++++ Data to examine ++++

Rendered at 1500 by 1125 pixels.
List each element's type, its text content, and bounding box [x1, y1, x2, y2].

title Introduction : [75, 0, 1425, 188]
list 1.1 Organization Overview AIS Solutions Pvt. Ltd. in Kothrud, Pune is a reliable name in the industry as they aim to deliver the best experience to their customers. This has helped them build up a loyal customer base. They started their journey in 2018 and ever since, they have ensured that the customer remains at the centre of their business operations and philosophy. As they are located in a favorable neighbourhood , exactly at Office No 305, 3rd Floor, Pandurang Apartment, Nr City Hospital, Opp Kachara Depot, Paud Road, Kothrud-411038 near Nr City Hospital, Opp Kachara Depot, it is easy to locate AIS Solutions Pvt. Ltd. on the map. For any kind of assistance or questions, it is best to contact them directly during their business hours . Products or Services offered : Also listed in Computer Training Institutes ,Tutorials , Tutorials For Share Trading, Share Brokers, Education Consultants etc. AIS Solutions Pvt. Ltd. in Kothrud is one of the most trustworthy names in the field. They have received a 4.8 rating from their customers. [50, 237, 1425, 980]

++++
++++ Data to examine ++++

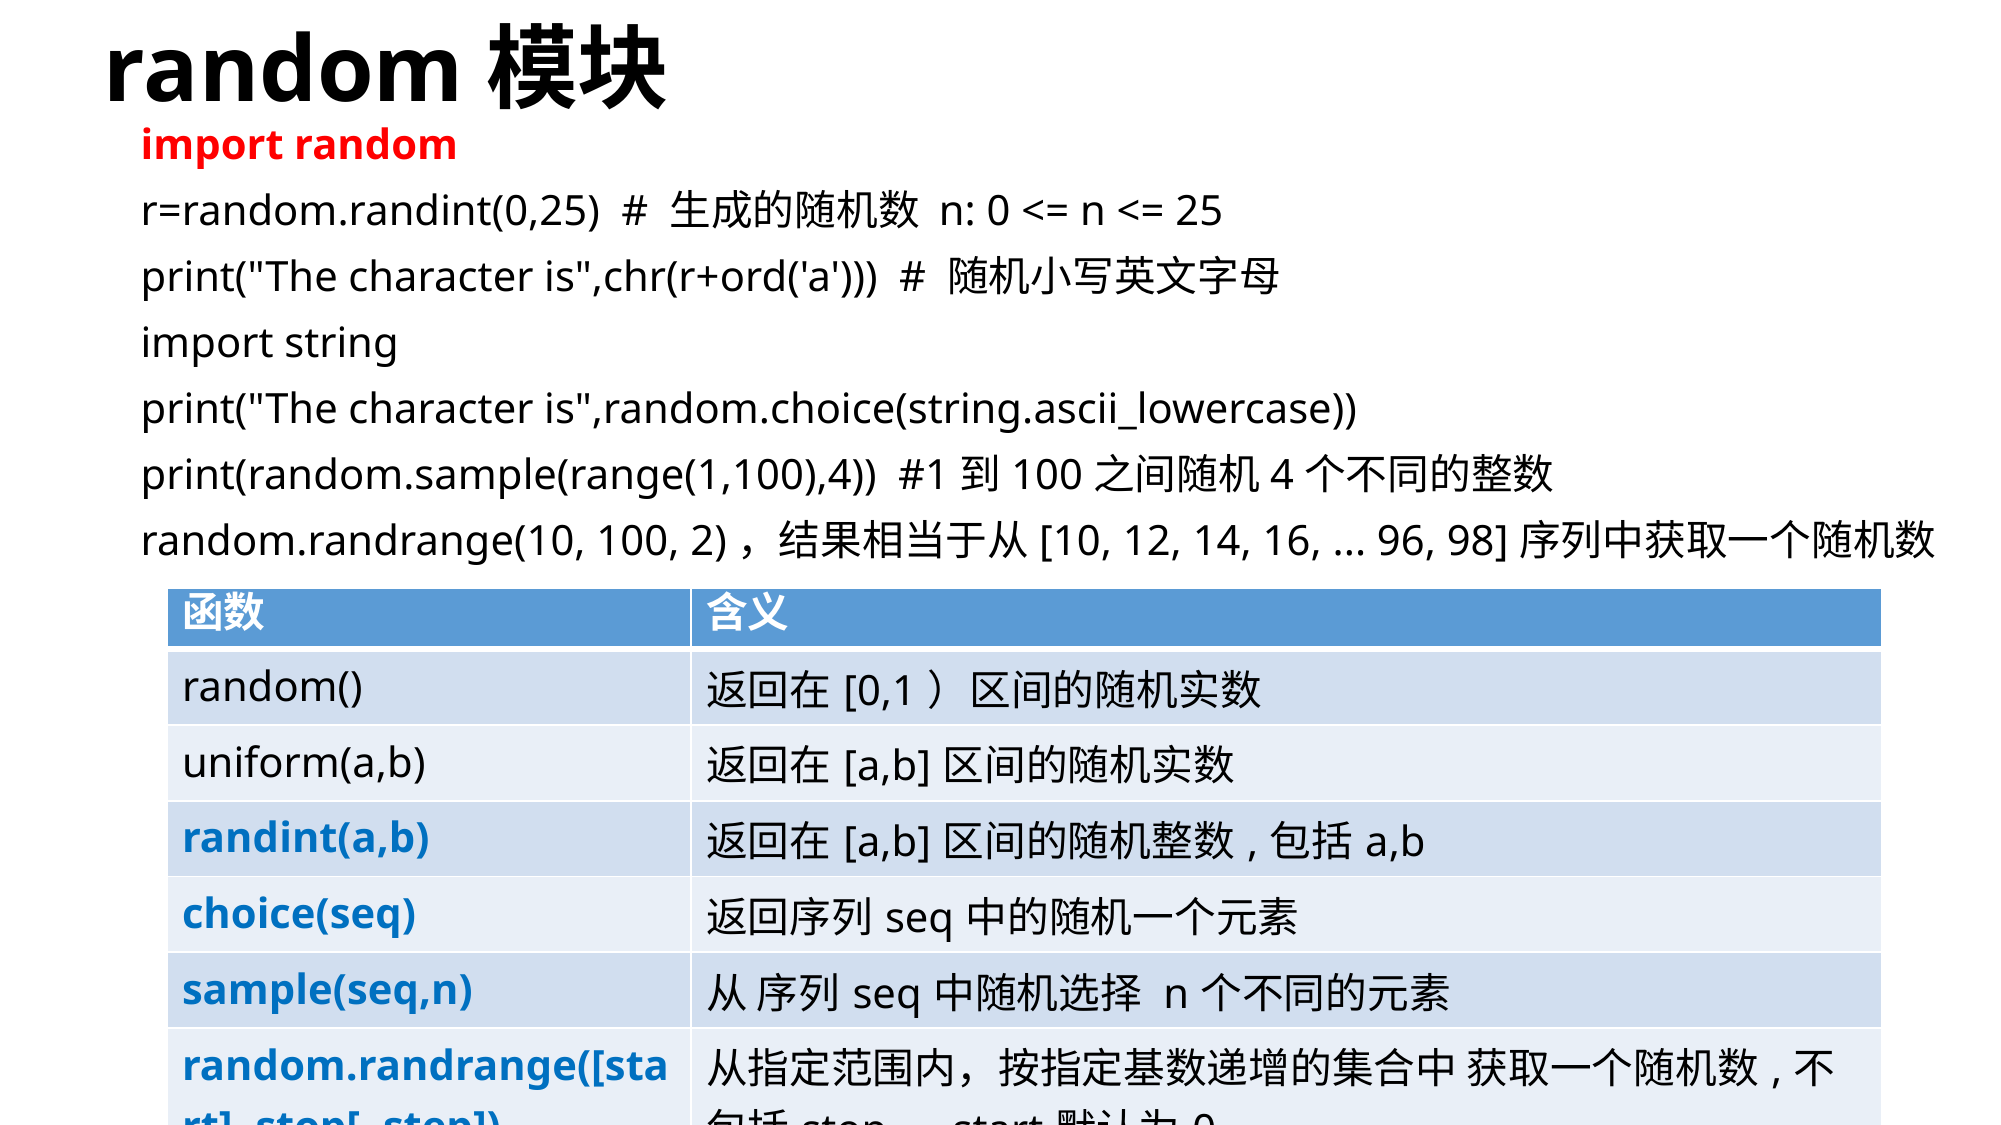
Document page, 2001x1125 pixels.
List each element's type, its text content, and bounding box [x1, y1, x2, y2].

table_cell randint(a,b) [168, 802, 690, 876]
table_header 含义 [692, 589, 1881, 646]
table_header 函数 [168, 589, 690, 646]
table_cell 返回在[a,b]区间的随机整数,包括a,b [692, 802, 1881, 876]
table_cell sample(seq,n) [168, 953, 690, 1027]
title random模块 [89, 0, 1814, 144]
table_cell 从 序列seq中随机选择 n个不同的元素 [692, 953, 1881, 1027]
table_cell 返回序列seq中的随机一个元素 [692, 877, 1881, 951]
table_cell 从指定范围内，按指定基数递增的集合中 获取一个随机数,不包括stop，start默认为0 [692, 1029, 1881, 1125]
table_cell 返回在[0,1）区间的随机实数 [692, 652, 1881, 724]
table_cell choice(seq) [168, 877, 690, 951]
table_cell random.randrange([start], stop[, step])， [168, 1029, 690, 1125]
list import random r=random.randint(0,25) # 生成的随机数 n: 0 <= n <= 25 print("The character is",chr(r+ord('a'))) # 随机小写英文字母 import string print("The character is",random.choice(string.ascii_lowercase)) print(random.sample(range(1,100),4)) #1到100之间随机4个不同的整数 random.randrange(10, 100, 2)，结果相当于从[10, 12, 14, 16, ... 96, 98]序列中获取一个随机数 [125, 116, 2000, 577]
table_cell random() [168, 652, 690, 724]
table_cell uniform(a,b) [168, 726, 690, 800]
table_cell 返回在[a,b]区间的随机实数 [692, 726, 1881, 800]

++++

Among the lines of the data above, find those with the word "pixels" and show them.

Rendered at 1500 by 1125 pixels.
Document page, 2001x1125 pixels.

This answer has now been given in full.